:: Problem to work on ::
The answer must be every line below that contains the string "planes".

:: Source data ::
══════════════════════════════

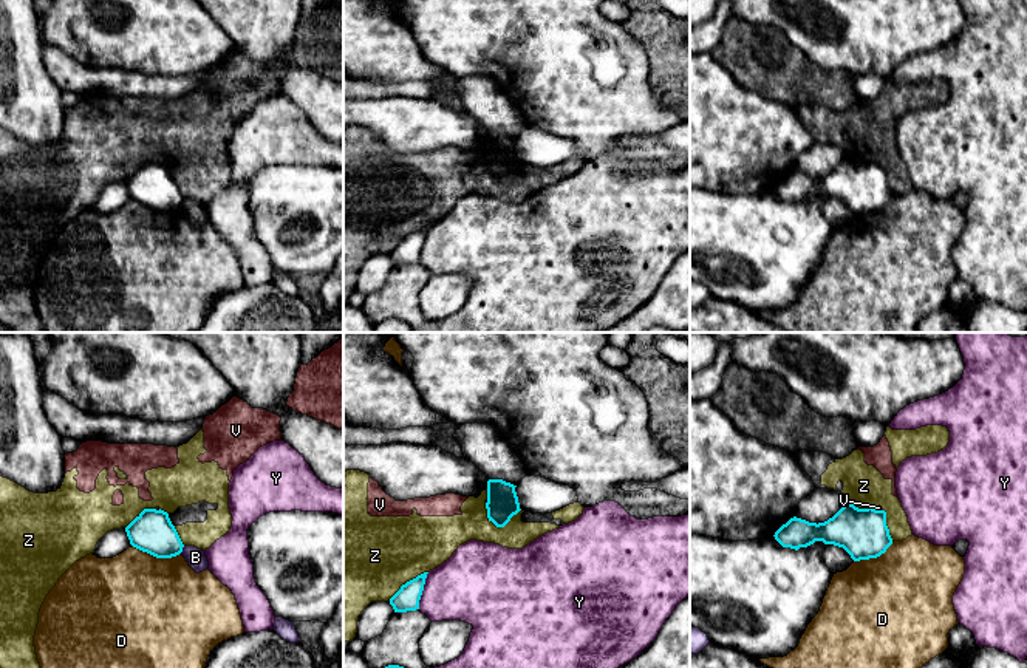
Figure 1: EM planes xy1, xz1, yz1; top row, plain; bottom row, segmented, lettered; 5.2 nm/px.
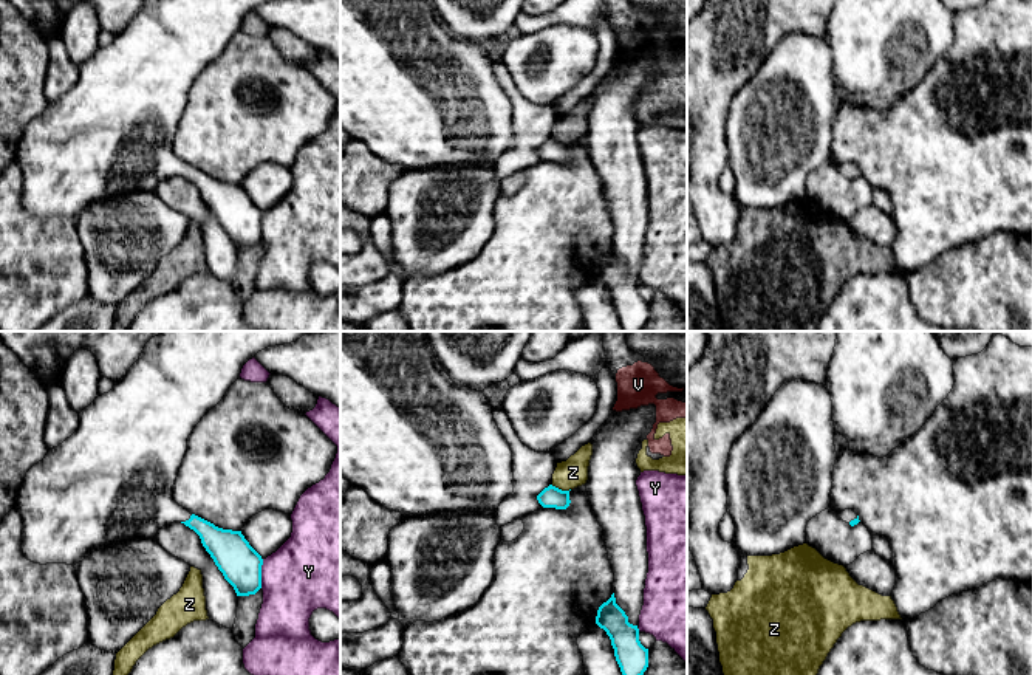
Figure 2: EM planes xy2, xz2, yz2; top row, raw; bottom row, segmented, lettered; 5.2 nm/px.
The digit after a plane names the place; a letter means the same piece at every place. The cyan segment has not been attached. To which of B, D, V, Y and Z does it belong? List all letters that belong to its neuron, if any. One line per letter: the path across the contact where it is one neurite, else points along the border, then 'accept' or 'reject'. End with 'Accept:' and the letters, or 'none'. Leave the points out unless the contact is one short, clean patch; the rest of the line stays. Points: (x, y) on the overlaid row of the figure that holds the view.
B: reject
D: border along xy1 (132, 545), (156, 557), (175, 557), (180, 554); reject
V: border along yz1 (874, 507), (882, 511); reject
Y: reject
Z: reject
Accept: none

══════════════════════════════

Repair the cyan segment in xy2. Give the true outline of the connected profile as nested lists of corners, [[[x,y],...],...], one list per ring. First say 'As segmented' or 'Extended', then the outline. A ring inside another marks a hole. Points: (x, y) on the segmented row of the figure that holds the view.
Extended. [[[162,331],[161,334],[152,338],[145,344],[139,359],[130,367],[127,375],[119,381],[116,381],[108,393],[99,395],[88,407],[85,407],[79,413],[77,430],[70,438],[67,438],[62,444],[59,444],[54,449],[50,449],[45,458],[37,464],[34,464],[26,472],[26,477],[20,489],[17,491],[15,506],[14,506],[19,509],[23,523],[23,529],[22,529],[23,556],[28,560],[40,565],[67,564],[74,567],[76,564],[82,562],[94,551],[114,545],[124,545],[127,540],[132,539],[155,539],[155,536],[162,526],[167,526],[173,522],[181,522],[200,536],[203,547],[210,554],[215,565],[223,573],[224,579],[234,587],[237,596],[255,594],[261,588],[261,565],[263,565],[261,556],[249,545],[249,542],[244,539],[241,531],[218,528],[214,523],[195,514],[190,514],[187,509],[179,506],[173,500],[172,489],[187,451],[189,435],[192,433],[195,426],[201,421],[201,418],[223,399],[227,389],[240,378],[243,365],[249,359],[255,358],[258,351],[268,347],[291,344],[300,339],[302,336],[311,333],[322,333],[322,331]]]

══════════════════════════════

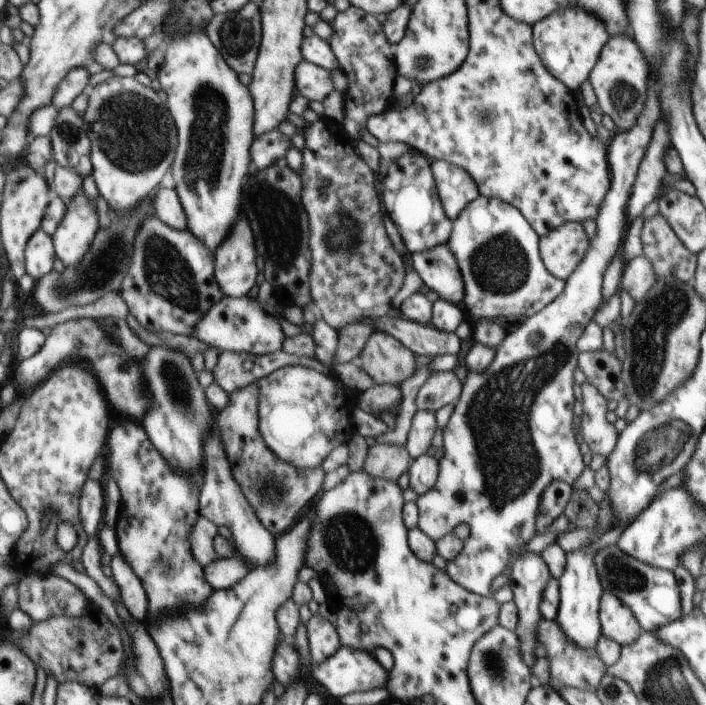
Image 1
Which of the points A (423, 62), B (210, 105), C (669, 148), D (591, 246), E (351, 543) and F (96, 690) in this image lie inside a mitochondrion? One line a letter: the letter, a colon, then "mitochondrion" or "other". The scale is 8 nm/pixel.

══════════════════════════════

:: Expected output ::
Figure 1: EM planes xy1, xz1, yz1; top row, plain; bottom row, segmented, lettered; 5.2 nm/px.
Figure 2: EM planes xy2, xz2, yz2; top row, raw; bottom row, segmented, lettered; 5.2 nm/px.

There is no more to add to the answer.